• INPUT RECORDS:
----

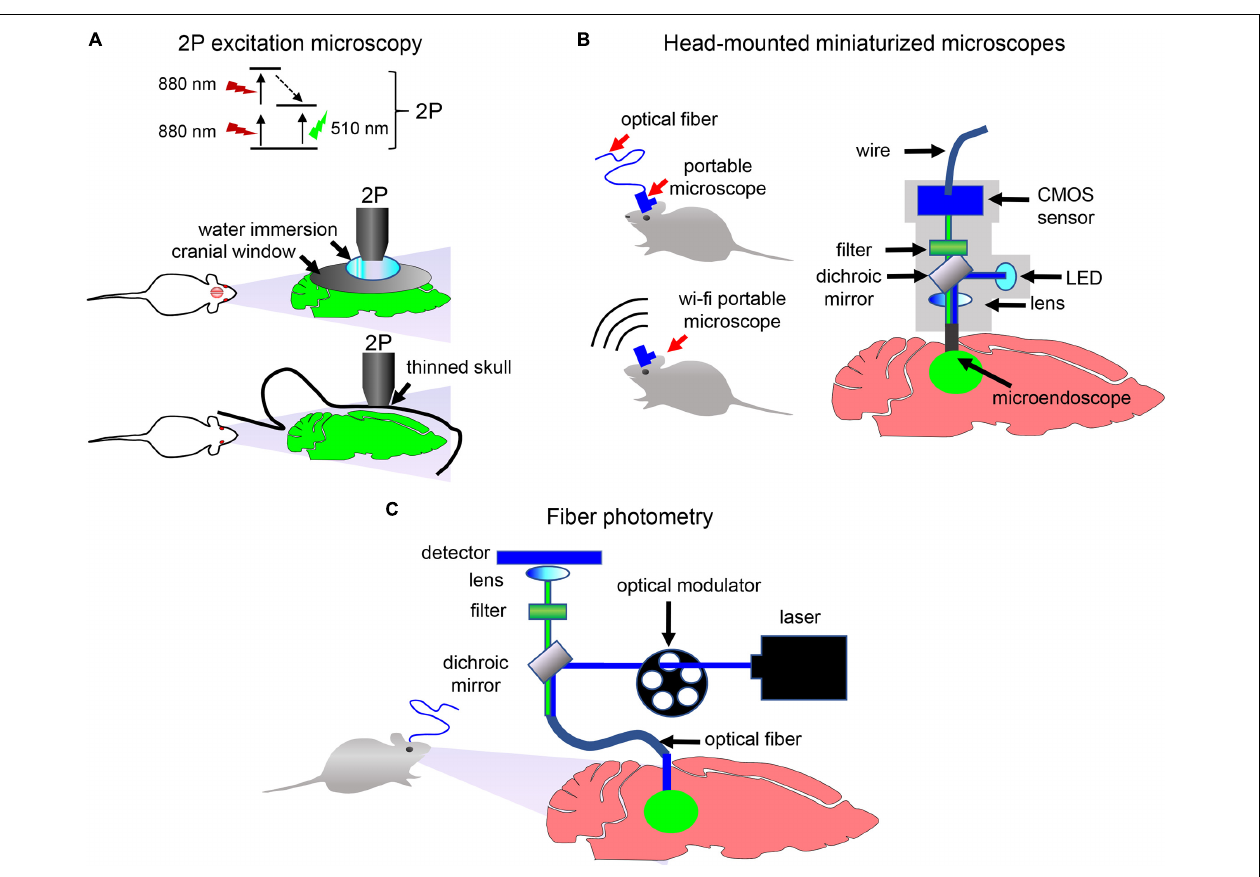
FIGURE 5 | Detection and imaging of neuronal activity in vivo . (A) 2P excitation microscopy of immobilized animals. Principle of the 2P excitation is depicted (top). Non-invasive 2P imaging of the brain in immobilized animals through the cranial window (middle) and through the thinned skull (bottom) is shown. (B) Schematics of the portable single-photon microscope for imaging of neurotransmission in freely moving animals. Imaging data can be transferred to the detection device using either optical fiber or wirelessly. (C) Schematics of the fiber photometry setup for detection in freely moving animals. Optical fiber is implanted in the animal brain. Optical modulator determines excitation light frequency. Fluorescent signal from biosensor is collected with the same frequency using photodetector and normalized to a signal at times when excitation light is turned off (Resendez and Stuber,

----

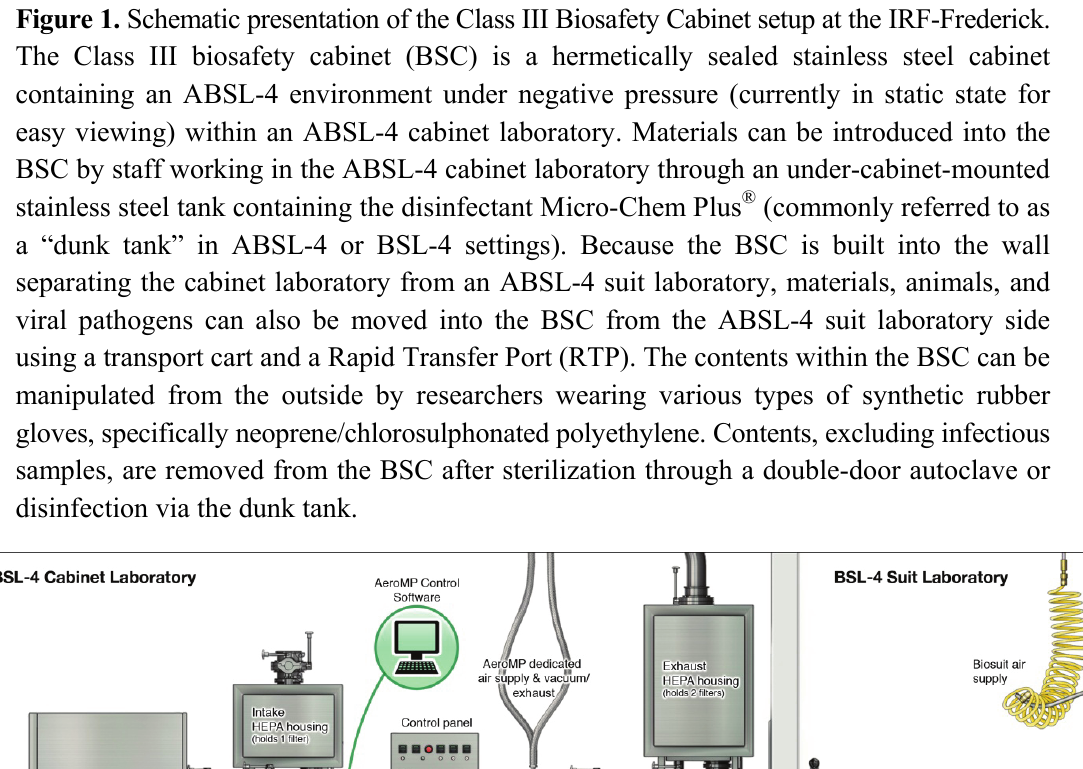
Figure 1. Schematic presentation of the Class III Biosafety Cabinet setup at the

----

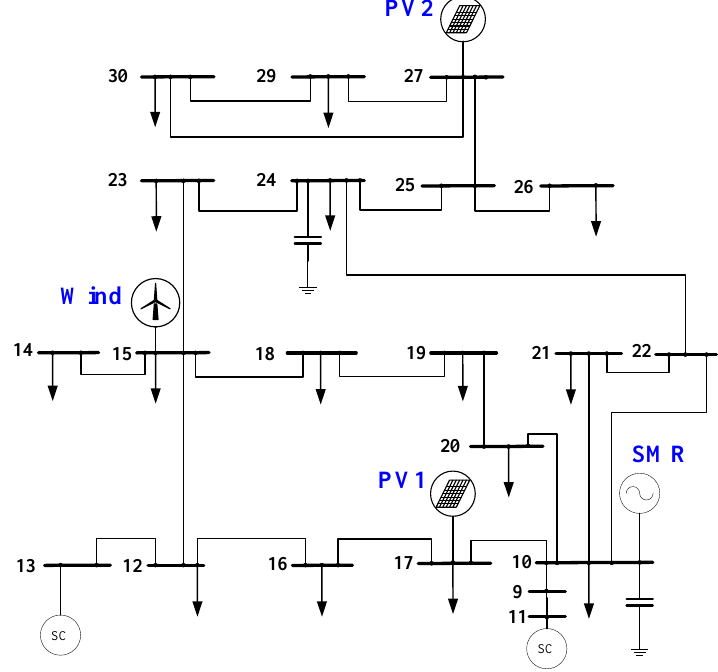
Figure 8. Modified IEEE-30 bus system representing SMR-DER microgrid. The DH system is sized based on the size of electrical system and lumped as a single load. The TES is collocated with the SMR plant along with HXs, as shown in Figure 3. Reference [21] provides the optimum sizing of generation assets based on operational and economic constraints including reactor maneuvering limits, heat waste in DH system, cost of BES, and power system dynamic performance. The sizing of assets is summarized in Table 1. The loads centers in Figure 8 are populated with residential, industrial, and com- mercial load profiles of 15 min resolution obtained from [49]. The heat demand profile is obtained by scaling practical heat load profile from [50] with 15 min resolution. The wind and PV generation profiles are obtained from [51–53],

----

• TASK DIRECTIONS: Only a number is wanted. Count the lines of the data that contain "setup".

• ANSWER TO THE EXERCISE: 2